Black Narcissus (1947)
Adventure is in the air whenever a film festival guest takes questions from the audience. I remember a screening of Irma la Douce (1963) years ago where a moviegoer raised his hand and said to Shirley MacLaine, “I see you are wearing red. Do you like red?” She handled it like a pro, saying something about red being a powerful color and wanting to project a powerful image that day. Fortunately at the Black Narcissus screening this morning, all the audience questions host Robert Osborne elicited for guest Thelma Schoonmaker were thoughtful, even erudite. Schoonmaker, of course, is Martin Scorsese’s frequent editor and the widow of director Michael Powell, who codirected Black Narcissus with Emeric Pressburger. The story of a community of nuns in the Himalayas won well-deserved Oscars for Jack Cardiff’s cinematography and Alfred Junge’s art direction, both of which benefitted from the stunningly pristine print screened at Mann’s Chinese Six Theater.

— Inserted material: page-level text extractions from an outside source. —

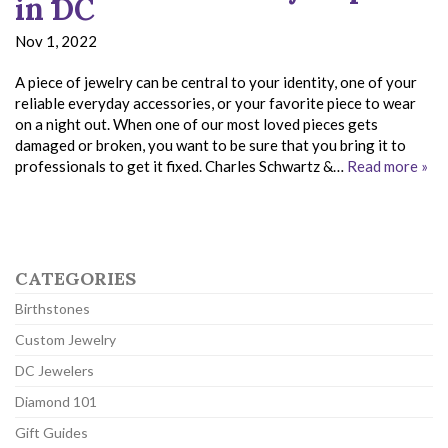
in DC
Nov 1, 2022
A piece of jewelry can be central to your identity, one of your
reliable everyday accessories, or your favorite piece to wear
on a night out. When one of our most loved pieces gets
damaged or broken, you want to be sure that you bring it to
professionals to get it fixed. Charles Schwartz &…
Read more »
CATEGORIES
Birthstones
Custom Jewelry
DC Jewelers
Diamond 101
Gift Guides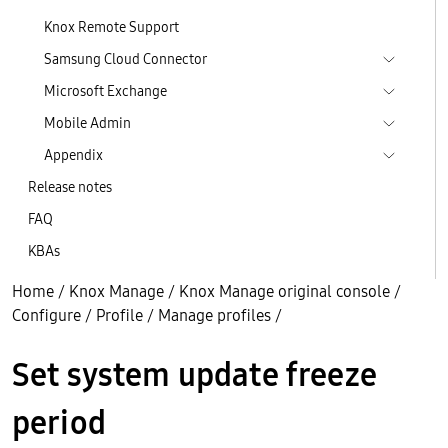
Knox Remote Support
Samsung Cloud Connector
Microsoft Exchange
Mobile Admin
Appendix
Release notes
FAQ
KBAs
Home
/
Knox Manage
/
Knox Manage original console
/
Configure
/
Profile
/
Manage profiles
/
Set system update freeze
period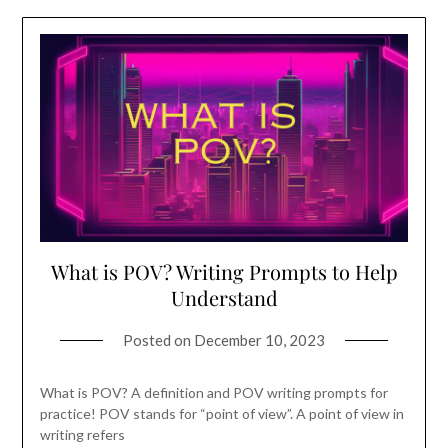
What is POV? Writing Prompts to Help
Understand
Posted on
December 10, 2023
What is POV? A definition and POV writing prompts for
practice! POV stands for “point of view”. A point of view in
writing refers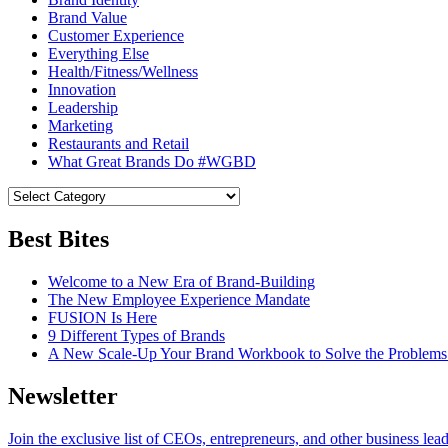
Brand Value
Customer Experience
Everything Else
Health/Fitness/Wellness
Innovation
Leadership
Marketing
Restaurants and Retail
What Great Brands Do #WGBD
Best Bites
Welcome to a New Era of Brand-Building
The New Employee Experience Mandate
FUSION Is Here
9 Different Types of Brands
A New Scale-Up Your Brand Workbook to Solve the Problems
Newsletter
Join the exclusive list of CEOs, entrepreneurs, and other business lea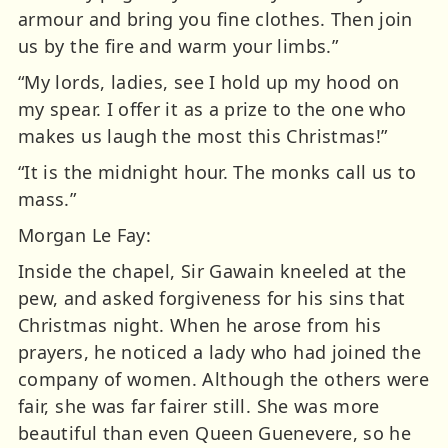
armour and bring you fine clothes. Then join
us by the fire and warm your limbs.”
“My lords, ladies, see I hold up my hood on
my spear. I offer it as a prize to the one who
makes us laugh the most this Christmas!”
“It is the midnight hour. The monks call us to
mass.”
Morgan Le Fay:
Inside the chapel, Sir Gawain kneeled at the
pew, and asked forgiveness for his sins that
Christmas night. When he arose from his
prayers, he noticed a lady who had joined the
company of women. Although the others were
fair, she was far fairer still. She was more
beautiful than even Queen Guenevere, so he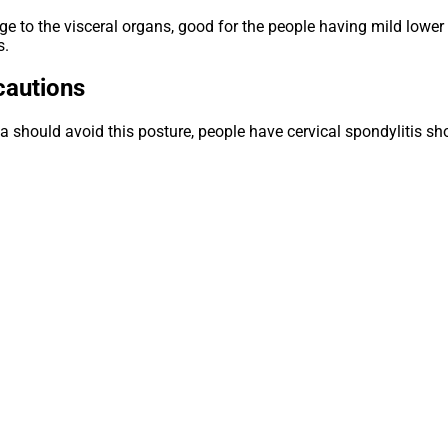
age to the visceral organs, good for the people having mild lower 
s.
autions
 should avoid this posture, people have cervical spondylitis sho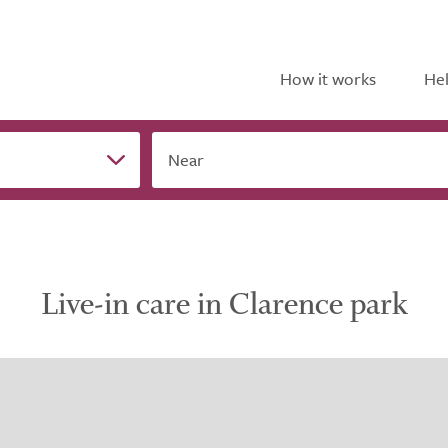
How it works
Hel
Near
Live-in care in Clarence park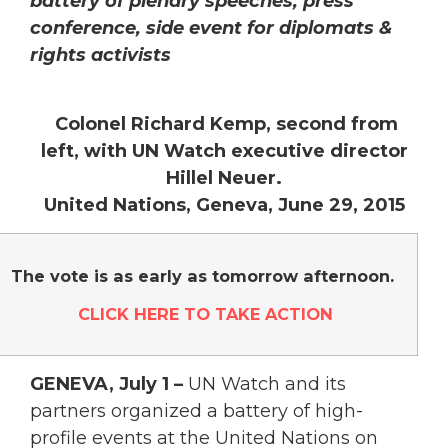
battery of plenary speeches, press
conference, side event for diplomats &
rights activists
Colonel Richard Kemp, second from
left, with UN Watch executive director
Hillel Neuer.
United Nations, Geneva, June 29, 2015
The vote is as early as tomorrow afternoon.
CLICK HERE TO TAKE ACTION
GENEVA, July 1 –
UN Watch and its
partners organized a battery of high-
profile events at the United Nations on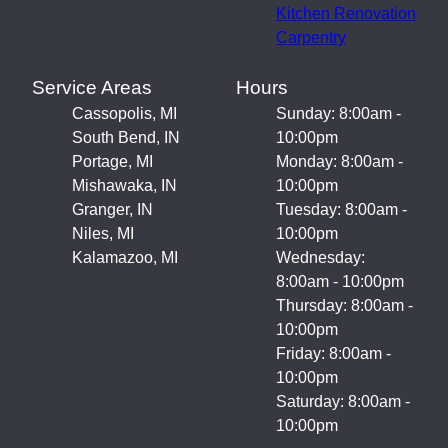
Kitchen Renovation
Carpentry
Service Areas
Hours
Cassopolis, MI
Sunday: 8:00am -
South Bend, IN
10:00pm
Portage, MI
Monday: 8:00am -
Mishawaka, IN
10:00pm
Granger, IN
Tuesday: 8:00am -
Niles, MI
10:00pm
Kalamazoo, MI
Wednesday:
8:00am - 10:00pm
Thursday: 8:00am -
10:00pm
Friday: 8:00am -
10:00pm
Saturday: 8:00am -
10:00pm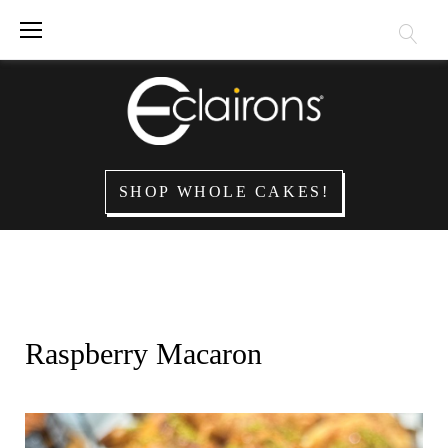
Skip
to
content
SHOP WHOLE CAKES!
Raspberry Macaron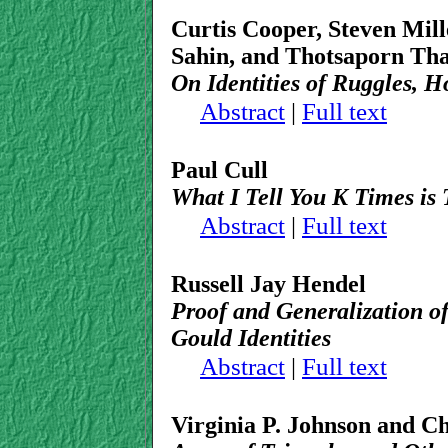
Curtis Cooper, Steven Mill
Sahin, and Thotsaporn Th
On Identities of Ruggles,
Abstract
|
Full text
Paul Cull
What I Tell You K Times is 
Abstract
|
Full text
Russell Jay Hendel
Proof and Generalization of
Gould Identities
Abstract
|
Full text
Virginia P. Johnson and C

The Thief of Bagdad (1924)
The Mont Alto Orchestra did a lot of heavy lifting tonight, accompanying all 160 minutes of the Raoul Walsh-directed fantasy starring a lithe and athletic Douglas Fairbanks. Though the actor and his zero body fat impressed, what really struck me in the sharply restored print was the art direction of William Cameron Menzies, an early effort in his 37-year career.